2. Avrupalıların atalarından en vahşi olanları. Kartaca’nın, Roma'nın Vandallar tarafından yağmalanmasına atfen, sebepsiz yere zarar verme eylemine Vandalizm denmeye başlamıştır. Vandalların tarihten silinmiş olduğu söyleniyor ama bence günümüzde Avrupa’daki holiganların ataları bunlar J
3. BritanyalılarDanimarkalılarHollandalılar ve İskandinavlar da Cermenik kavimlerdendir.

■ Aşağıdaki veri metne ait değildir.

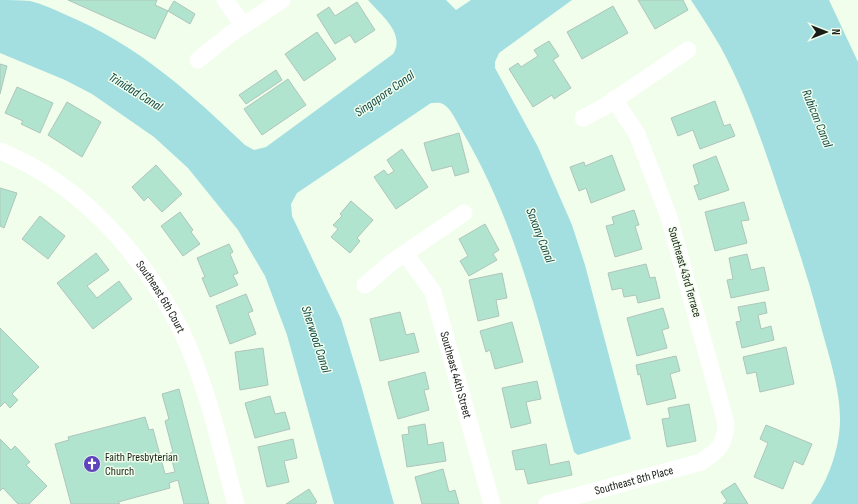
<svg xmlns="http://www.w3.org/2000/svg" width="858" height="504" viewBox="0 0 858 504" font-family="'Sofia Sans Condensed',sans-serif">
<style>
.water{fill:#a3dfe0}
.building{fill:#b1e4cf;stroke:#aec5bb}
.lines{fill:none;stroke-linecap:round;stroke-linejoin:round}
.minor{stroke:#fff;stroke-width:17}
.labels{text-anchor:middle;stroke-width:3;stroke-linejoin:round;paint-order:stroke}
.street-label{font-size:12px;fill:#181d17;stroke:#f1feec}
.poi-label{font-size:12px;fill:#181d17;stroke:#f1feec;text-anchor:start}
.water-label{font-size:13px;font-style:italic;fill:#114648;stroke:#f1feec}
</style>
<rect width="100%" height="100%" fill="#f1feec"/>
<g class="water">
<path d="M0,0C9,0 21,0 30,1C42,4 53,9 64,14C138,45 188,91 245,145L254,150L266,147L393,54C406,34 381,15 368,0H446L456,10L471,0H572L499,53L495,62V68L538,147L572,225L585,265L631,439L578,455L574,452C544,344 521,230 462,131C457,123 452,109 443,104C439,102 435,103 431,103L297,193L291,204L292,216L341,319L361,385L394,504H334L287,335L265,276L238,230L188,168L154,137L92,94L65,80L0,53Z"/>
<path d="M691,0H829L858,62V504H811C828,482 840,448 840,419C840,386 827,351 819,319C808,277 794,236 780,195C763,144 746,93 720,46C711,31 701,15 691,0Z"/>
</g>
<g class="building">
<polygon points="68,0 157,0 155,5 168,11 155,39"/>
<polygon points="638,0 683,0 688,10 655,29"/>
<polygon points="174,1 195,14 190,24 168,11"/>
<polygon points="357,2 375,30 355,43 350,35 335,44 317,15 329,7 335,16"/>
<polygon points="613,6 628,33 582,59 567,32"/>
<polygon points="317,32 336,59 304,81 285,54"/>
<polygon points="549,41 559,56 553,60 571,88 554,99 552,95 533,107 509,69 518,63 521,67 538,56 534,50"/>
<polygon points="0,64 7,66 0,94"/>
<polygon points="276,70 282,80 246,104 239,95"/>
<polygon points="288,79 306,105 262,135 244,109"/>
<polygon points="17,87 53,103 40,133 21,124 23,121 5,113"/>
<polygon points="715,101 724,126 730,124 735,136 700,149 693,130 678,136 671,118"/>
<polygon points="67,102 101,122 82,157 48,135"/>
<polygon points="459,133 469,172 455,176 452,166 432,171 424,143"/>
<polygon points="402,149 428,187 396,209 374,177 384,170 388,175 394,171 387,160"/>
<polygon points="612,155 625,190 591,203 586,188 579,191 570,167 584,162 585,166"/>
<polygon points="716,156 729,190 699,200 694,186 699,184 693,165"/>
<polygon points="156,165 182,194 162,212 148,197 144,201 132,187"/>
<polygon points="0,188 17,193 4,228 0,226"/>
<polygon points="351,201 373,220 357,238 360,241 350,253 331,237 338,229 333,225 342,216 340,214"/>
<polygon points="744,202 749,220 741,221 747,243 715,251 705,212"/>
<polygon points="634,210 639,225 635,226 642,249 615,257 606,226 614,224 612,217"/>
<polygon points="180,212 193,230 191,232 200,244 183,256 161,226"/>
<polygon points="40,216 65,236 48,259 22,239"/>
<polygon points="485,224 499,250 493,254 497,260 469,276 460,261 468,256 459,239"/>
<polygon points="229,244 233,252 230,254 238,273 233,275 238,285 210,297 202,278 205,277 197,258"/>
<polygon points="96,253 109,270 87,286 97,298 119,281 132,299 93,329 57,283"/>
<polygon points="747,254 751,270 764,267 769,290 731,298 727,280 733,279 729,258"/>
<polygon points="646,264 650,278 655,277 660,298 638,303 636,295 624,297 622,288 612,290 608,273"/>
<polygon points="502,273 507,298 496,300 499,316 478,321 469,280"/>
<polygon points="246,294 253,311 248,313 256,334 230,344 216,306"/>
<polygon points="765,302 767,313 758,315 761,329 771,326 774,340 742,348 736,322 741,321 738,307"/>
<polygon points="663,308 669,328 662,330 667,348 637,356 627,318"/>
<polygon points="400,312 406,335 414,333 419,352 380,361 370,319"/>
<polygon points="512,322 523,362 495,369 490,350 486,352 480,331"/>
<polygon points="0,328 39,367 12,394 18,400 10,408 5,402 0,407"/>
<polygon points="786,347 794,384 760,392 756,372 747,374 743,357"/>
<polygon points="263,348 268,385 240,390 235,352"/>
<polygon points="676,356 680,371 670,374 676,398 647,405 640,374 638,375 636,365"/>
<polygon points="425,372 429,389 424,390 429,410 398,419 388,382"/>
<polygon points="537,381 541,399 526,402 531,423 511,428 502,388"/>
<polygon points="179,389 209,504 184,504 178,480 169,483 170,488 118,502 120,504 71,504 55,444 69,440 68,437 145,417 149,430 153,429 165,474 175,472 170,453 173,452 165,421 169,419 162,394"/>
<polygon points="270,396 275,414 285,412 290,429 255,438 245,403"/>
<polygon points="689,404 696,441 667,447 662,419 670,418 668,408"/>
<polygon points="425,424 428,445 443,442 446,461 407,467 402,435 409,434 408,427"/>
<polygon points="766,425 812,444 803,465 794,461 783,489 754,477 768,443 760,439"/>
<polygon points="0,439 11,450 15,446 30,462 26,465 47,486 29,504 18,504 3,488 0,491"/>
<polygon points="293,439 297,458 284,461 289,482 267,487 258,447"/>
<polygon points="546,444 550,465 569,461 572,475 528,484 524,469 516,470 512,451"/>
<polygon points="443,469 449,492 455,490 459,504 422,504 415,477"/>
<polygon points="735,483 748,504 723,504 727,501 721,492"/>
<polygon points="309,489 317,502 315,504 286,504"/>
</g>
<g class="lines">
<g class="minor">
<polyline points="225,0 244,26"/>
<polyline points="198,60 229,35 282,0"/>
<polyline points="583,118 604,107 688,50"/>
<path id="s1" d="M0,151C79,183 142,253 180,328C207,383 220,446 236,504"/>
<path id="s2" d="M405,253L433,292L492,504"/>
<polyline points="365,285 392,262 464,213"/>
<path id="s3" d="M547,504L701,462C719,450 725,445 726,423L669,217L637,134L614,99"/>
</g>
</g>
<defs>
<g id="church-disc" transform="scale(0.9)"><circle r="9.5" fill="#5f45bd" stroke="#f1feec"/><path d="M-1.2-6h2.4v3.5h3.3v2.4h-3.3V6h-2.4V-.1h-3.3v-2.4h3.3Z" fill="#fff"/></g>
</defs>
<g fill-rule="evenodd">
<use href="#church-disc" x="92" y="464"/>
</g>
<g class="labels">
<g class="street-label">
<text transform="translate(685 272) rotate(74)" y="4">Southeast 43rd Terrace</text>
<text dy="4" stroke="none"><textPath href="#s1" startOffset="221">Southeast 6th Court</textPath></text>
<text dy="4" stroke="none"><textPath href="#s2" startOffset="134">Southeast 44th Street</textPath></text>
<text dy="4" stroke="none"><textPath href="#s3" startOffset="90">Southeast 8th Place</textPath></text>
</g>
<g class="poi-label">
<text x="105" y="461">Faith Presbyterian<tspan x="105" dy="14">Church</tspan></text>
</g>
<g class="water-label">
<text transform="translate(136 91) rotate(32)" y="5">Trinidad Canal</text>
<text transform="translate(384 93) rotate(-35)" y="5">Singapore Canal</text>
<text transform="translate(818 118) rotate(68)" y="5">Rubican Canal</text>
<text transform="translate(541 235) rotate(69)" y="5">Saxony Canal</text>
<text transform="translate(317 339) rotate(72)" y="5">Sherwood Canal</text>
</g>
</g>
<g transform="translate(826 32) rotate(90)" stroke="#f1feec" stroke-width="3" paint-order="stroke">
<path d="M0-3L7 15L0 10L-7 15Z" fill="#181d17"/>
<text y="-6" font-size="11" font-weight="bold" text-anchor="middle" fill="#181d17">N</text>
</g>
</svg>
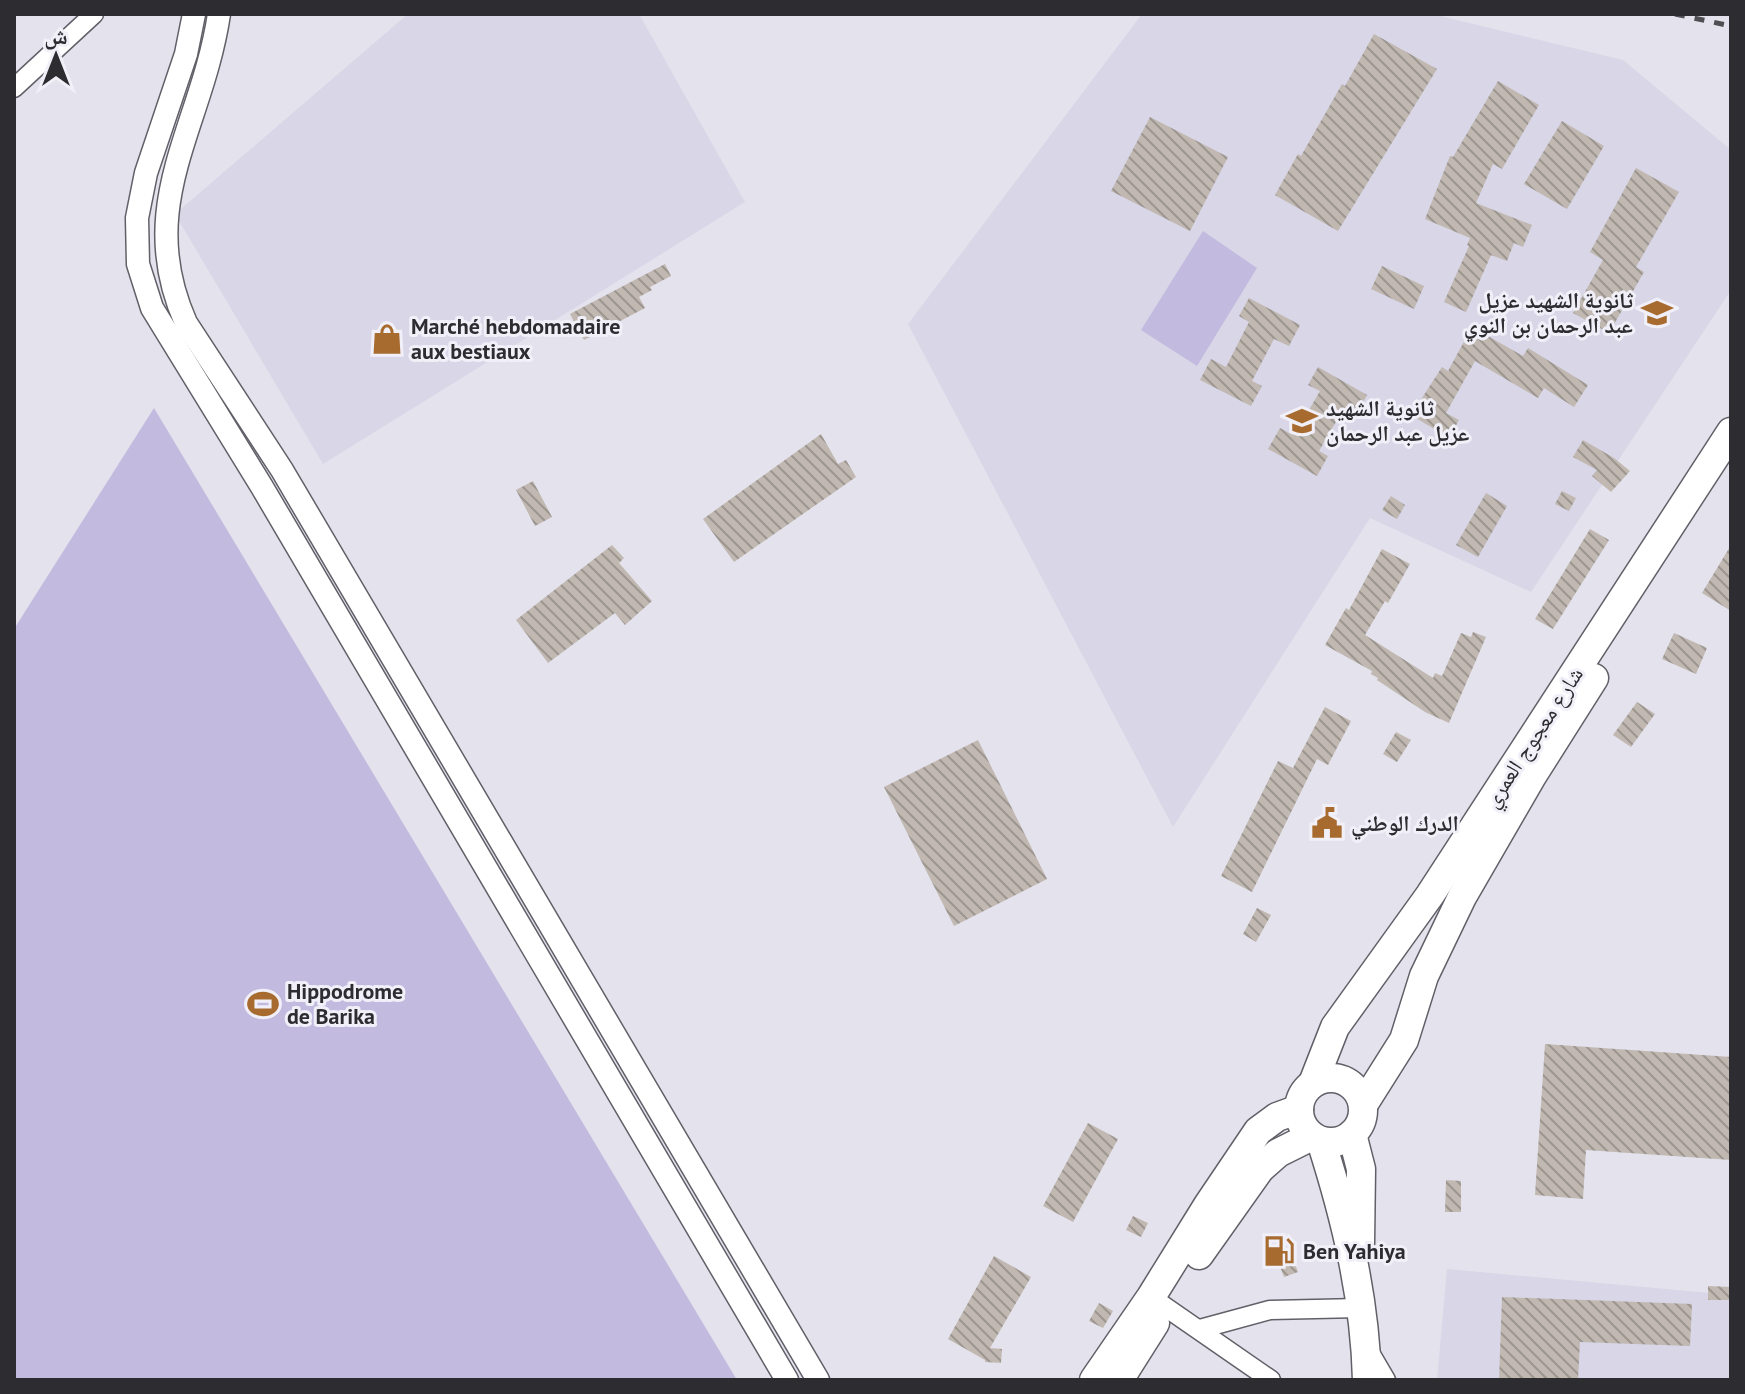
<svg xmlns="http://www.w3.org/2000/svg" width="1745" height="1394" font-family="'PT Sans','Noto Naskh Arabic',sans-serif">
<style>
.built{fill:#d8d6e7}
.pitch{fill:#c2bbdf}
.building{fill:url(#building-back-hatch)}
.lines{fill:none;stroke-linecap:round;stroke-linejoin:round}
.minor-casing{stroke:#616068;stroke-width:21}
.tertiary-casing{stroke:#616068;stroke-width:25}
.primary-casing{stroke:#616068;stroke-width:31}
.minor{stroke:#fff;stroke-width:18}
.tertiary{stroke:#fff;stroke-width:22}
.primary{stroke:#fff;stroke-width:28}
.rail{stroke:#4f4e53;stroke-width:5;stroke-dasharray:10 10;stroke-linecap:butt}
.labels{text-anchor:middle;stroke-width:6;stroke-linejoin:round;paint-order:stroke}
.poi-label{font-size:22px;font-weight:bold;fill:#2d2c30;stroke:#f1f0f9;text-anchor:start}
.street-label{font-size:22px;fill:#2d2c30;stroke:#f1f0f9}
</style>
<defs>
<pattern id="building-back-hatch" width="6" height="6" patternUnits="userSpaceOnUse" patternTransform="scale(2)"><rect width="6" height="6" fill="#c0b8b1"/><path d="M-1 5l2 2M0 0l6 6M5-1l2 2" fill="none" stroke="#9c9690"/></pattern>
</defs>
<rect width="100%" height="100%" fill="#e4e2ec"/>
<g class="built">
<path d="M 408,14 L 639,14 L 745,202 L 323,464 L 175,214 Z"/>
<path d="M 1142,14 L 1432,14 L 1623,60 L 1731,150 L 1731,290 L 1531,592 L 1370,518 L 1173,827 L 908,324 Z"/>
<path d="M 1447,1269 L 1731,1295 L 1731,1380 L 1437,1380 Z"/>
</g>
<g class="pitch">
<path d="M 1203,231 L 1257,268 L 1197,366 L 1141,330 Z"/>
<path d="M 154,408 L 737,1380 L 14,1380 L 14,629 Z"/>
</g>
<g class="building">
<path d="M 1374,34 L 1437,69 L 1338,231 L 1275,195 L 1298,154 L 1301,156 L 1342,84 L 1345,86 Z"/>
<path d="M 1498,81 L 1539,105 L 1502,169 L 1493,164 L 1476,203 L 1532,225 L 1523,247 L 1514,243 L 1507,261 L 1491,255 L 1466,312 L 1444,302 L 1469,246 L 1467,245 L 1470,238 L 1425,219 L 1450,156 L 1453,157 Z"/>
<path d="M 1150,117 L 1228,157 L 1190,231 L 1111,191 Z"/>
<path d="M 1562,121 L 1604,146 L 1567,209 L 1524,184 Z"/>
<path d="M 1636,168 L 1679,192 L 1636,267 L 1644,272 L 1609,333 L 1573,313 L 1603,260 L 1590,252 Z"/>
<path d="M 665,264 L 671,276 L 650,287 L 652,290 L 639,297 L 645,308 L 584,340 L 570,314 Z"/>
<path d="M 1382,266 L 1424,286 L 1414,309 L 1371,289 Z"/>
<path d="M 1249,298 L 1300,325 L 1289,346 L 1274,339 L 1252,381 L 1262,386 L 1251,406 L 1200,380 L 1211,359 L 1226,367 L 1249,322 L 1239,316 Z"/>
<path d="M 1472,327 L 1523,356 L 1528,348 L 1588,385 L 1574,407 L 1544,388 L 1538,398 L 1475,361 L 1446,413 L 1459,420 L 1449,438 L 1411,415 L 1442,367 L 1448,371 Z"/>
<path d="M 1318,367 L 1367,395 L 1356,415 L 1344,408 L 1319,451 L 1328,456 L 1317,476 L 1268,449 L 1280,428 L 1293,435 L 1306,415 L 1320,391 L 1308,385 Z"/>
<path d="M 821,434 L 838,464 L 846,460 L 856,477 L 734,562 L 703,519 Z"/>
<path d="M 1583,440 L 1614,458 L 1630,471 L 1611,492 L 1592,476 L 1597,470 L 1573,457 Z"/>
<path d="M 533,481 L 552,517 L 535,526 L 516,490 Z"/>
<path d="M 1562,491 L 1576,498 L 1569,511 L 1555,504 Z"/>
<path d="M 1486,493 L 1507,506 L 1478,557 L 1456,545 Z"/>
<path d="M 1391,496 L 1405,505 L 1397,519 L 1382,510 Z"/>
<path d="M 1590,529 L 1609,540 L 1553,629 L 1535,619 Z"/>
<path d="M 612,545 L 624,558 L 619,563 L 652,601 L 625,625 L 615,613 L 548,663 L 516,620 Z"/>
<path d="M 1731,545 L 1731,611 L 1702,593 Z"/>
<path d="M 1382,549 L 1410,564 L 1388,603 L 1385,601 L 1365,635 L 1433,678 L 1435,673 L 1442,676 L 1461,633 L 1471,637 L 1473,632 L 1486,637 L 1449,723 L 1425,712 L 1377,680 L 1378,678 L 1371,674 L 1372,671 L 1325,645 L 1346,608 L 1349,610 Z"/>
<path d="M 1674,633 L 1707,648 L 1696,674 L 1662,659 Z"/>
<path d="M 1637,702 L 1655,714 L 1631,747 L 1613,735 Z"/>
<path d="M 1325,707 L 1351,721 L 1328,765 L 1317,759 L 1252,892 L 1221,876 L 1278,761 L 1293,768 Z"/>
<path d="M 1396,732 L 1411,740 L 1397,762 L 1383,754 Z"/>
<path d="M 978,740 L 1047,879 L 954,926 L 884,787 Z"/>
<path d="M 1257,908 L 1271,915 L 1256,942 L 1243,934 Z"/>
<path d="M 1545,1044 L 1731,1057 L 1731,1160 L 1586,1150 L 1583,1199 L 1535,1195 Z"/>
<path d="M 1088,1123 L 1118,1139 L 1073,1222 L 1043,1206 Z"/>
<path d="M 1446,1180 L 1461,1181 L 1461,1212 L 1445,1212 Z"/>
<path d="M 1133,1216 L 1148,1223 L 1141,1237 L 1126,1230 Z"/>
<path d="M 994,1256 L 1031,1277 L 990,1348 L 1002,1349 L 1001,1363 L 985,1362 L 985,1360 L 948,1339 Z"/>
<path d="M 1293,1259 L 1298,1272 L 1284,1277 L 1279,1264 Z"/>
<path d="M 1708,1286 L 1731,1287 L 1731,1300 L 1708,1300 Z"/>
<path d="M 1502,1297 L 1692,1304 L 1690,1346 L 1580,1342 L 1578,1380 L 1499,1380 Z"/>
<path d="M 1099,1303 L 1113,1311 L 1103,1328 L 1089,1321 Z"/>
</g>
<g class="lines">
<defs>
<g id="minor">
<path d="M 14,88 L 94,14"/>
<path d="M 1151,1297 L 1271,1380"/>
<path d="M 1200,1329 L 1270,1310 L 1360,1308"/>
<path d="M 1369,1351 L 1386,1380"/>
</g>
<g id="tertiary">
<path d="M 194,14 L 186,54 L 146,173 L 137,218 L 138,264 L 152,308 L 262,487 L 787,1380"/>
<path d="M 219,14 C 202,128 133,205 186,323 L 282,470 L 818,1380"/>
</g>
<g id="primary">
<circle cx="1331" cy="1110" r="32"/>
<path d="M 1313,1083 L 1335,1027 L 1430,895 L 1731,432"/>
<path d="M 1363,1105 L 1404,1040 L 1424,976 L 1462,897 L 1532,776 L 1594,678"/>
<path d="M 1352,1134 L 1361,1169 L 1360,1243"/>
<path d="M 1321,1141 C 1346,1219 1365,1298 1367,1380"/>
<path d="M 1199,1255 L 1260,1169 L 1278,1153 L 1312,1136"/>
<path d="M 1094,1380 L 1151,1297 L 1208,1205 L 1258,1131 L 1277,1117 L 1299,1109"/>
<path d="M 1119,1380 L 1155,1323"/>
</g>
</defs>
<use href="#minor" class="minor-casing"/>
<use href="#tertiary" class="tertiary-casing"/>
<use href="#primary" class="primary-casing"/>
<use href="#minor" class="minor"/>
<use href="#tertiary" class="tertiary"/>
<use href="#primary" class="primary"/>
<path class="rail" d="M 1675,14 L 1731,26"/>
</g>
<defs>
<symbol id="school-bare" viewBox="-9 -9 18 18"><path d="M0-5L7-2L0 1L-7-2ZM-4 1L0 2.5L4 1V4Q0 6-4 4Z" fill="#a86b2f" stroke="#f1f0f9" stroke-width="2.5" paint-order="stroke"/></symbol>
<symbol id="shop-bare" viewBox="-9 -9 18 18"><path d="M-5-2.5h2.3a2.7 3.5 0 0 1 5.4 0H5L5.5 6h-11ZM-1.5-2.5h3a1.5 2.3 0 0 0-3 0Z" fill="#a86b2f" stroke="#f1f0f9" stroke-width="2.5" paint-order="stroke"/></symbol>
<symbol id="civic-bare" viewBox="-9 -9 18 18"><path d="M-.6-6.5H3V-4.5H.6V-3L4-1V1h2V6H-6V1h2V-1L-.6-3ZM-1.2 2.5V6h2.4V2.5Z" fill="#a86b2f" stroke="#f1f0f9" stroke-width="2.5" paint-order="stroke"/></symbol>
<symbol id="stadium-bare" viewBox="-9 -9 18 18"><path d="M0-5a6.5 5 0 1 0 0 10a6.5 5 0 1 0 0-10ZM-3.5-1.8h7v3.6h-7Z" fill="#a86b2f" stroke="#f1f0f9" stroke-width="2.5" paint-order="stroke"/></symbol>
<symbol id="fuel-bare" viewBox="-9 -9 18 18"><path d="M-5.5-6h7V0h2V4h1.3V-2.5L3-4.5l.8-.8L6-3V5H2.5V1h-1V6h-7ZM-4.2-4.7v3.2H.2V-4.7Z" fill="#a86b2f" stroke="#f1f0f9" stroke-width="2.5" paint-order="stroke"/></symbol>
</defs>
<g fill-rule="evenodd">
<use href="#school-bare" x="1635" y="291" width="44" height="44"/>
<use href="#shop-bare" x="365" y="317" width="44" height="44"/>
<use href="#school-bare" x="1280" y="399" width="44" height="44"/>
<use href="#civic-bare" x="1305" y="801" width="44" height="44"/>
<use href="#stadium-bare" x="241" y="982" width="44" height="44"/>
<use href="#fuel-bare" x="1257" y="1229" width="44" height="44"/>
</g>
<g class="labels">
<g class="poi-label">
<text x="1633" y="308" text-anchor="end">ثانوية الشهيد عزيل<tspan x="1633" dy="25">عبد الرحمان بن النوي</tspan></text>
<text x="411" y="334">Marché hebdomadaire<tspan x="411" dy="25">aux bestiaux</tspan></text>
<text x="1326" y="416">ثانوية الشهيد<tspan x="1326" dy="25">عزيل عبد الرحمان</tspan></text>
<text x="1351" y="831">الدرك الوطني</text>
<text x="287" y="999">Hippodrome<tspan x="287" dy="25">de Barika</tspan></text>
<text x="1303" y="1259">Ben Yahiya</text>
</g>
<g class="street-label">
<text transform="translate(1533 737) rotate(-57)" y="8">شارع معجوج العمري</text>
</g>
</g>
<rect width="1745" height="1394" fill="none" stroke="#2d2c30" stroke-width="32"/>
<g transform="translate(56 56)" stroke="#f1f0f9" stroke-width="6" paint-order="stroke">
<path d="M0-6L14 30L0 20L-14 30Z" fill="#2d2c30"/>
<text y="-12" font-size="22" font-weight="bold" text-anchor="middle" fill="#2d2c30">ش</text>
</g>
</svg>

4. I.  Haçlı Seferinde 1096 yılında Anadolu Selçuklu Devleti hükümdarı Sultan I. Kılıç Arslan, 600 bin kişilik dev ordu karşısında baskın savaşları düzenleyerek Haçlılara büyük kayıplar verdirdi. II. Haçlı Seferinde 1147’de Anadolu Selçuklu Sultanı I. Mesut karşısında başarısız oldular.
5. Megalo İdea ("Büyük Fikir"): Fatih Sultan Mehmet'in İstanbul'u alarak, Bizans İmparatorluğu’na son verdiği günden beri yürürlükte olan bir Yunan ülküsüdür. Bizans İmparatorluğu’nu bir Helen İmparatorluğu olarak kabul eden Yunan milliyetçileri, Megali İdea adını verdikleri büyük ülküleri ile eskiden Bizansa ait olan tüm toprakları yeniden elde ederek,Konstantinopolis (İstanbul) başkent olmak üzere, büyük Helen İmparatorluğu'nu yeniden kurmayı hayal etmektedirler.
6. Rabb olarak Allah’tan, din olarak İslam’dan, nebi ve resul olarak Muhammed (SAV)’den razıyız.